Google a fermement affirmé que les résumés générés par son intelligence artificielle (IA) n’ont pas eu d’impact négatif sur le trafic des éditeurs, une assertion que ces derniers contestent vigoureusement. Penske Media Corporation, maison mère de Rolling Stone et The Hollywood Reporter, a porté plainte contre Google vendredi dernier, accusant le géant de la recherche d’utiliser leur travail sans autorisation pour produire des résumés, entraînant ainsi une baisse de leur trafic.
L’argument de Penske est assez simple : en affichant un résumé généré par l’IA d’un article en tête de page via le panneau de résumé de Google, les utilisateurs ont peu de raisons de cliquer pour lire l’intégralité de l’article. Cela amoindrit le trafic vers les plateformes des éditeurs, qui en ont pourtant besoin pour monétiser leur contenu par le biais de publicités ou d’abonnements. L’entreprise soutient que le moteur de recherche utilise sa position dominante pour forcer les éditeurs à offrir l’accès à leur contenu pour presque rien.
Il est intéressant de noter que Penske affirme qu’au cours des dernières années, Google n’a fondamentalement laissé aux éditeurs d’autre choix que d’accepter de donner accès à leur contenu. La plainte indique que Google n’indexe désormais un site Internet, le rendant disponible dans les résultats de recherche, que si l’éditeur autorise Google à utiliser ce contenu à d’autres fins, comme pour ses résumés IA. Si vous pensez perdre du trafic en n’obtenant pas de clics sur Google, imaginez à quel point il serait encore plus désastreux de ne pas apparaître du tout.
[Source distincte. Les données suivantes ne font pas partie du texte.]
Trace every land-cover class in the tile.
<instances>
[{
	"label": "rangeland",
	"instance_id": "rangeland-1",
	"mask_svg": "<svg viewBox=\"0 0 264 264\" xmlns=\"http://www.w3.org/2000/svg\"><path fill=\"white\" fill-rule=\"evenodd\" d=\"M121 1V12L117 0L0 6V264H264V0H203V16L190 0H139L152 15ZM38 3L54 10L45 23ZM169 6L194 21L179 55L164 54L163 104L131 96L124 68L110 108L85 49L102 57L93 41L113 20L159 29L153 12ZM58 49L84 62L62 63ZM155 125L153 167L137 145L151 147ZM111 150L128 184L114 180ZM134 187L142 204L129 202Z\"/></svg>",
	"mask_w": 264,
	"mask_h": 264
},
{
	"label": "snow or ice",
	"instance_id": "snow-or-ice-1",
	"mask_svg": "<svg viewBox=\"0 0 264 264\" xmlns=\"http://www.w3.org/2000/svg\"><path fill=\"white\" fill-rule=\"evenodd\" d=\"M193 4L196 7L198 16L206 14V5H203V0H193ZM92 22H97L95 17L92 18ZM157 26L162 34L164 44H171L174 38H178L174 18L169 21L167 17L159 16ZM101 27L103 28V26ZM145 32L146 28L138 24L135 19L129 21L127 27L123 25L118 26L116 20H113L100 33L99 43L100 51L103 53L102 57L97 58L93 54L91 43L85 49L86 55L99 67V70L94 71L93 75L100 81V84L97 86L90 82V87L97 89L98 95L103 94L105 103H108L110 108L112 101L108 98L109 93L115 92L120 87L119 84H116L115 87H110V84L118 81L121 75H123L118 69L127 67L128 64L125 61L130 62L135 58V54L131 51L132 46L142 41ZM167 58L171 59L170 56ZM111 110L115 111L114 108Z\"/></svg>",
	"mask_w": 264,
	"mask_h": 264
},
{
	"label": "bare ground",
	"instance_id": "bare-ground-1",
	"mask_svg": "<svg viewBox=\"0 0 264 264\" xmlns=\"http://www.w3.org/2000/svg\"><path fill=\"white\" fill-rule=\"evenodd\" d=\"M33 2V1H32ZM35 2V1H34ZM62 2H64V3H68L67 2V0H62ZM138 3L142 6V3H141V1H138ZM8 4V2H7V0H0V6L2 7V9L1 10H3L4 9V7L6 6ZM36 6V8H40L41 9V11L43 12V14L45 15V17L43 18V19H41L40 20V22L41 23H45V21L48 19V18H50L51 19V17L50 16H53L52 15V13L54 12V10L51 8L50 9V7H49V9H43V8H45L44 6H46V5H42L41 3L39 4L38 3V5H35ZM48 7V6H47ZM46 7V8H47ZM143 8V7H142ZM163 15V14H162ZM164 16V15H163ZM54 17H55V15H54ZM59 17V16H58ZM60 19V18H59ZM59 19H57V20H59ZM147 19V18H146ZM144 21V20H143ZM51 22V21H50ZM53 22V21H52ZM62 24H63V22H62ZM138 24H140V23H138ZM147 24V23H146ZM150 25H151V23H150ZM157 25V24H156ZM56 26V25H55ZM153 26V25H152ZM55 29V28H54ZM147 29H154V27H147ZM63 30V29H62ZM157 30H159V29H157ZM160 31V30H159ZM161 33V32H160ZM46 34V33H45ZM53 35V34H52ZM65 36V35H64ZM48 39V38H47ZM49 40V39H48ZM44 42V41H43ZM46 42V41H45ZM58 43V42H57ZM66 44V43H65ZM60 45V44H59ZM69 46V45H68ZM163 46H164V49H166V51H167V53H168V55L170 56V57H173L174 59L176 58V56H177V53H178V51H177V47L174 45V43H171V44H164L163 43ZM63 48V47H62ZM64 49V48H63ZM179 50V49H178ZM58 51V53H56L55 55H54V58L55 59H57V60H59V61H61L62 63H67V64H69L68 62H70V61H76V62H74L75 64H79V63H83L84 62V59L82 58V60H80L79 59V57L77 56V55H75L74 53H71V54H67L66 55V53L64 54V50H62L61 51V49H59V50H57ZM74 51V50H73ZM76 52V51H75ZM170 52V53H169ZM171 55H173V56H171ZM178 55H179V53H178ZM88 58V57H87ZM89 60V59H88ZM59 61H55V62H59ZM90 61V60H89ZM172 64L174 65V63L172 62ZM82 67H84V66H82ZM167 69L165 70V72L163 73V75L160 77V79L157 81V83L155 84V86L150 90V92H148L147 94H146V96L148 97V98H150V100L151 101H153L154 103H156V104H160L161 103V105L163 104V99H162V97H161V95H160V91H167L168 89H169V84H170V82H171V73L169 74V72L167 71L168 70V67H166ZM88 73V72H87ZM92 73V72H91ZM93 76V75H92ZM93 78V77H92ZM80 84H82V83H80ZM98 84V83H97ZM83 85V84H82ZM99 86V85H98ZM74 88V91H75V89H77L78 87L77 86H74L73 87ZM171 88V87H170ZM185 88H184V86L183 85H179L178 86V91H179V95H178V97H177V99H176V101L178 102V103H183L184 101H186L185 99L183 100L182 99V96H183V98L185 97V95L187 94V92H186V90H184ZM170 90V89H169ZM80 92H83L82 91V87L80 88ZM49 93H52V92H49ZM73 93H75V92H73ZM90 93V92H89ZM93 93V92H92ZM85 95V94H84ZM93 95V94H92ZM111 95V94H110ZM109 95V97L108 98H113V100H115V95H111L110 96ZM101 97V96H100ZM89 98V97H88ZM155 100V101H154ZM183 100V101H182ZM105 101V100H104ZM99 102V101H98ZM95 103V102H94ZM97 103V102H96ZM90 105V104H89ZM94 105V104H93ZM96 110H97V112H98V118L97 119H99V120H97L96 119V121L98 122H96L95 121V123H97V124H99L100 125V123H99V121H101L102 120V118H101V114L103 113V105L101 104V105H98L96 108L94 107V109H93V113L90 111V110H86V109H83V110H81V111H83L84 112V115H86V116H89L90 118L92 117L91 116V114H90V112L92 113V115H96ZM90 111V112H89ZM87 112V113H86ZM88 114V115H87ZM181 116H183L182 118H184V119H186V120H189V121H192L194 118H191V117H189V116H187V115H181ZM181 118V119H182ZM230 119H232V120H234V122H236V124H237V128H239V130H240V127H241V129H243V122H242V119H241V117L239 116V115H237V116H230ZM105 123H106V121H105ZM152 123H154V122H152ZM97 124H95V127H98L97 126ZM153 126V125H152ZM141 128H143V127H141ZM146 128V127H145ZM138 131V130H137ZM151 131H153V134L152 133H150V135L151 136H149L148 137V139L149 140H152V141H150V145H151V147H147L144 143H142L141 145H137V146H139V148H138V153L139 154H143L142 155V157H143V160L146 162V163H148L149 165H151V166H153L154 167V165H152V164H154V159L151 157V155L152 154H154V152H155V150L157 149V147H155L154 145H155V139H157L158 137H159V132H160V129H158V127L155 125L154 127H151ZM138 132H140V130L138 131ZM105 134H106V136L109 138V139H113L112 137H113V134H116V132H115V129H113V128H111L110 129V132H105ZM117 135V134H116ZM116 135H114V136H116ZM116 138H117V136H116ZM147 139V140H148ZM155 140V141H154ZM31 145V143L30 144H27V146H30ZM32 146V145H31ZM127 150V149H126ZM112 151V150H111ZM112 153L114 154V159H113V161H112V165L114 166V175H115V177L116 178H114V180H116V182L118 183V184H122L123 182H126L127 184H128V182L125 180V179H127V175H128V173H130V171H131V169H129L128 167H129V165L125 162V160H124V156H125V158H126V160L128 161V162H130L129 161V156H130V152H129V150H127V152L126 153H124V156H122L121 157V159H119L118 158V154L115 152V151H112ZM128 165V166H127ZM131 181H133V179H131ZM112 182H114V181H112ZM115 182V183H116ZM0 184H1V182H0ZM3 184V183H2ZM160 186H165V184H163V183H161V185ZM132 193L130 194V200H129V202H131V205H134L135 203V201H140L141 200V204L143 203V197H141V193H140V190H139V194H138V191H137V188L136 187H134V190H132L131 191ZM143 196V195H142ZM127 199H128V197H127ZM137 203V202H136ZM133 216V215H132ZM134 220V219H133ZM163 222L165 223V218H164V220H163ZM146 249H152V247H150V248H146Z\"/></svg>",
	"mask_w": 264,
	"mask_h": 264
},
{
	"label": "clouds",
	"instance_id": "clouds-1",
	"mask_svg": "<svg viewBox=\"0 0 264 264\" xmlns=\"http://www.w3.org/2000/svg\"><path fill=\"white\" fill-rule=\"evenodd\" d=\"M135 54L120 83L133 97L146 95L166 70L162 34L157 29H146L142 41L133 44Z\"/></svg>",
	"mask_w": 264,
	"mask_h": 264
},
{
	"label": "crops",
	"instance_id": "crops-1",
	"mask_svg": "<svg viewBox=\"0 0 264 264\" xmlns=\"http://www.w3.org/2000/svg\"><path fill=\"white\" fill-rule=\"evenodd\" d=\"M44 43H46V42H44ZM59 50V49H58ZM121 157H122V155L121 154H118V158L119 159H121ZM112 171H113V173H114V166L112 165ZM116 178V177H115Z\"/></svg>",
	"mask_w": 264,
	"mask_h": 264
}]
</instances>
Un porte-parole de Google, sans surprise, a affirmé que l’entreprise ne partageait pas ces allégations. “Avec les résumés IA, les utilisateurs trouvent la recherche plus utile et l’utilisent davantage, créant ainsi de nouvelles opportunités pour la découverte de contenu”, a déclaré José Castaneda, porte-parole de Google, à Reuters.
Cela a été le message de l’entreprise depuis que les inquiétudes concernant la baisse de trafic ont commencé à se faire plus insistantes. Le mois dernier, Google a publié un article de blog affirmant que le volume de clics depuis les résultats de recherche vers les sites Web était “relativement stable d’année en année”, sans toutefois définir ce que signifie “relativement stable”. L’entreprise a également soutenu que la “qualité des clics” a augmenté, sugérant que ceux qui cliquent passent plus de temps sur les sites vers lesquels ils sont redirigés.
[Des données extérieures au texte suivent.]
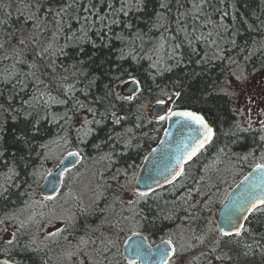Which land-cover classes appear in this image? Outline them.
Masks as SVG:
<instances>
[{
  "label": "trees",
  "instance_id": "1",
  "mask_svg": "<svg viewBox=\"0 0 264 264\" xmlns=\"http://www.w3.org/2000/svg\"><path fill=\"white\" fill-rule=\"evenodd\" d=\"M262 68L264 0H0V224L60 205L68 180L32 205L55 153L82 155L70 188L89 182L87 195L70 196L57 240L35 245L20 221L16 238L0 237V256L64 264L59 253L94 242L92 263L128 264L122 239L137 230L173 242L167 264H264V204L239 234H220L214 214L264 163V120L242 126L224 90L232 74ZM126 79L139 82L131 96L115 88ZM164 99L201 112L215 133L174 182L139 192L135 173L165 124L146 107Z\"/></svg>",
  "mask_w": 264,
  "mask_h": 264
},
{
  "label": "water",
  "instance_id": "2",
  "mask_svg": "<svg viewBox=\"0 0 264 264\" xmlns=\"http://www.w3.org/2000/svg\"><path fill=\"white\" fill-rule=\"evenodd\" d=\"M130 87L131 89L137 88V82L133 80ZM152 109L155 114L159 115L165 108L163 104H158ZM177 112L192 111L185 108H172L166 114L167 118L161 137L147 152L137 170L133 186L138 191H153V189L162 188L173 182L180 176L185 163L211 140L212 131L210 138L203 143V147H199V144L204 141L205 129L195 121L170 114ZM193 113L201 116L209 127L200 113L194 111ZM193 149H196V152L191 155ZM77 159L76 153L66 154L58 168L44 176L39 190L47 195H54L58 192L63 182L62 171L65 166L74 164ZM237 182L227 192L228 194L215 213L217 226L223 235H232L240 231L249 213L255 207L264 204L261 203L264 201V168L252 167ZM122 252L125 260L129 262L167 264L175 250L172 241L168 238L151 243L145 234L133 232L125 236ZM0 264L19 263L8 257L0 256Z\"/></svg>",
  "mask_w": 264,
  "mask_h": 264
},
{
  "label": "rangeland",
  "instance_id": "3",
  "mask_svg": "<svg viewBox=\"0 0 264 264\" xmlns=\"http://www.w3.org/2000/svg\"><path fill=\"white\" fill-rule=\"evenodd\" d=\"M256 73V72H254ZM245 77L242 73V76L235 73L229 76L224 85V90L228 91L232 96V105L234 106V111L236 115L239 117L240 124L242 126H259L261 122L264 120V68L257 70V73L254 77H248L246 80L243 79ZM164 104L170 103V99L160 100ZM160 102H150L146 109L147 115L155 117L151 112L152 105ZM167 109L168 106L166 107ZM87 113H84L80 120H76V124H82ZM161 117V116H156ZM64 154V153H63ZM58 155L55 153L52 158L47 159L43 164V176L53 170L56 163L60 160L62 155ZM73 175L70 174L68 176V181L65 184V192L61 193L58 197L55 198L56 201L60 203L57 207H52L49 210H28L26 212V216L22 218V212L18 213L17 217L4 218L1 221L0 229H5L4 237L12 238L11 232L15 231V226H18V222H22L24 226L31 227L33 230L34 241L39 244H45L46 241L54 239L56 234L58 233V227L65 223L69 218H72L73 212L71 210L72 201L70 196L74 197L76 195H80L82 193L87 195L86 188L89 186L88 179L81 180V182H76L72 188H70V179H72ZM42 181V180H41ZM74 183V182H73ZM40 183L35 188V192L33 194L32 205L36 203H44V200L48 196H43L39 189ZM61 206V207H59ZM33 207V206H32ZM216 226V224H215ZM57 227L56 230H54ZM218 230V228H217ZM59 234V233H58ZM77 247H74L72 252L76 253ZM70 252L69 250L65 253ZM64 264H67L64 262ZM69 264H81V261L76 257H70Z\"/></svg>",
  "mask_w": 264,
  "mask_h": 264
},
{
  "label": "bare ground",
  "instance_id": "4",
  "mask_svg": "<svg viewBox=\"0 0 264 264\" xmlns=\"http://www.w3.org/2000/svg\"><path fill=\"white\" fill-rule=\"evenodd\" d=\"M130 80H135V79H126V81H121L120 83H118L117 84V86L115 87L116 89H117V91H119V89H120V92L124 95V96H131V95H133L134 93H136L137 91H138V89H140V87H139V82H138V80H135L136 82H137V88H135V89H131V87H130ZM120 96V95H119ZM175 97L174 96H172V98H171V100H173ZM171 100H170V102H171ZM160 105V104H163L164 105V103L163 102H160V103H156V104H154V105H152V107H151V109L155 106V105ZM174 108H179V109H182V108H185V109H188V110H190V111H194V112H196V113H200L204 118H205V120L207 121V123H208V125H209V127L212 129V136H211V140H212V138H213V136H214V133H215V129L213 128V126L210 124V122L208 121V119L201 113V112H199V111H197L196 109H191V108H188V107H174ZM151 112H152V114L154 115V116H159L158 114H155L154 112H153V109L151 110ZM85 113H87V112H85ZM85 118H87V114H86V117ZM86 119H84V121H85ZM83 121V123L82 124H75V126H83L84 125V122ZM164 126H165V124H164ZM164 126H163V128H164ZM163 128H162V132H163ZM162 132H161V134H162ZM160 137H161V135H160ZM159 137V138H160ZM159 140V139H158ZM158 140H157V142H158ZM210 140V141H211ZM209 141V142H210ZM156 142V143H157ZM208 142V143H209ZM155 143V144H156ZM207 143V144H208ZM154 144V145H155ZM206 144V145H207ZM154 145H152V146H154ZM205 145V146H206ZM151 146V147H152ZM204 146V147H205ZM203 147V148H204ZM151 149V148H150ZM149 149V150H150ZM202 149V148H201ZM201 149L196 153V154H198L200 151H201ZM148 150V151H149ZM148 151H146V153L144 154V156H143V158L141 159V162H142V160L144 159V157H145V155L147 154V152ZM64 153V154H63ZM63 153H61V154H63L62 155V157L60 158V160L56 163V165L54 166V168H53V170H55V169H57L58 168V166L60 165V163L62 162V160L64 159V157H65V155L66 154H69V153H76V155H78V159L75 161V163L74 164H71V165H68V166H65V168H64V170L62 171V173H61V178L63 179V182H62V185H61V188L64 186V184H65V182L68 180V176L70 175V174H72V168L73 167H75V164H77L81 159H82V155L78 152V151H73V150H65V151H63ZM189 153V152H188ZM187 153V154H188ZM60 154V155H61ZM195 154V155H196ZM195 157V156H194ZM194 157H192V158H194ZM191 158V159H192ZM190 159V160H191ZM189 161V160H188ZM140 162V163H141ZM187 163V162H186ZM262 164H264V163H261V164H258V165H262ZM141 165V164H140ZM139 165V166H140ZM254 167H257V165H255ZM139 168V167H138ZM53 170H51V171H49V172H47L45 175H47L48 173H50V172H52ZM138 170V169H137ZM137 172V171H136ZM44 175V176H45ZM43 176V177H44ZM61 188H60V190H61ZM259 206H261V205H259ZM215 222H216V216H215ZM66 223H64V224H62V225H60L59 227H58V229H57V227L54 229V230H58V233L56 234V236L54 237V239H52V240H49V241H46V243L45 244H39V243H36L35 245H37V246H45L47 243H49V242H52V241H55V240H57L58 239V237H59V235H60V230L62 229V227L65 225ZM216 224V226H217V223H215ZM24 225V224H23ZM1 226V225H0ZM19 224H18V226L16 225L15 226V231L13 232H11V235H13L12 236V238H7V237H4L5 235H4V231H5V229H0V237H1V239H5V240H13L14 238H16L17 236H18V232H19ZM217 228H218V226H217ZM26 233L25 232V230H23V231H21V233ZM133 232H140V233H142L141 231H137V230H135V231H133ZM132 232V233H133ZM218 232L220 233V231H219V228H218ZM143 234V233H142ZM221 234V233H220ZM125 238V237H124ZM124 238L122 239V244H123V240H124ZM94 242H89V243H87V244H85V245H83L82 244V247H77V250H76V253H73L72 251H70V252H68V253H65V254H67V256L66 255H64V254H62V253H59L58 255H59V257H60V259L63 261V262H65V263H67V264H69V262H70V257H76L78 260H80L81 261V264H94V263H92V261L94 260L93 258H92V256L90 255V253H89V250L88 249H90V247H92V245H94L93 244ZM122 244H121V248H120V252H121V256H122V259H123V261L125 262V263H128V264H138V262H136V261H134V262H129V261H126L125 260V256H124V253L122 252ZM2 256H5V257H7L6 255H2ZM9 258V257H8ZM11 259V258H10ZM13 260V259H12ZM15 260V259H14ZM15 261H17V260H15ZM19 264H22L21 262H19V261H17Z\"/></svg>",
  "mask_w": 264,
  "mask_h": 264
},
{
  "label": "snow or ice",
  "instance_id": "5",
  "mask_svg": "<svg viewBox=\"0 0 264 264\" xmlns=\"http://www.w3.org/2000/svg\"><path fill=\"white\" fill-rule=\"evenodd\" d=\"M171 115H176L180 117L187 118L188 120L195 121L197 124L201 125L205 129V136H204V141H202L199 144V147H203V143L206 142L210 136H211V128H209L205 123L204 120L201 116L196 115L193 112H177V113H170ZM166 116H161L160 119L164 120L166 119ZM264 139V137H262ZM196 152V149H193L191 155H194ZM258 168H264V165H257ZM141 195H146V193H141ZM261 203H264V201H261ZM242 227V226H241ZM237 234H239V231H237Z\"/></svg>",
  "mask_w": 264,
  "mask_h": 264
}]
</instances>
Cependant, cette affirmation ne semble pas correspondre aux observations des éditeurs. DMG Media, propriétaire du Daily Mail, a indiqué que les taux de clics avaient chuté de 89 % depuis le lancement des résumés IA. Un rapport du Wall Street Journal publié plus tôt cette année a révélé que Business Insider, The Washington Post et HuffPost avaient tous noté des baisses de trafic. Une étude de Pew Research a également trouvé que les utilisateurs cliquent beaucoup moins souvent lorsqu’un résumé IA est disponible, constatant que les spécialistes qui reçoivent des résultats de recherche sans résumé IA cliquent presque deux fois plus souvent que ceux exposés à un résultat généré par l’IA.
Pour le plaisir, si vous demandez à Google Gemini si les résumés IA de Google entraînent une baisse de trafic pour les éditeurs, il répond : “Oui, le résumé IA dans les résultats de recherche de Google semble entraîner moins de trafic pour de nombreux sites Web et éditeurs. Bien que Google affirme que les résumés IA créent de nouvelles opportunités pour la découverte de contenu, plusieurs études et rapports anecdotiques des éditeurs suggèrent un impact négatif sur le trafic.” On pourrait même s’amuser à demander à Google : “Mentissez-vous sur l’impact des résumés IA sur le trafic, ou votre assistant IA fournit-il des informations fausses et peu fiables ?”
Points à retenir
- Penske Media Corporation a intenté une action en justice contre Google pour utilisation non autorisée de son contenu.
- Google soutient que ses résumés générés par l’IA améliorent l’expérience utilisateur et le trafic vers les sites.
- Des études montrent que l’apparition de résumés IA peut entraîner une baisse des taux de clics vers les articles.
La situation pose des questions sur l’équilibre entre l’innovation technologique et la protection des droits des éditeurs. La tension entre les géants de la technologie et les créateurs de contenu pourrait-elle favoriser une redéfinition des règles du partage de contenu à l’ère numérique ? Ce débat soulève des enjeux cruciaux sur la monétisation, l’accès à l’information et, finalement, la diversité du discours médiatique.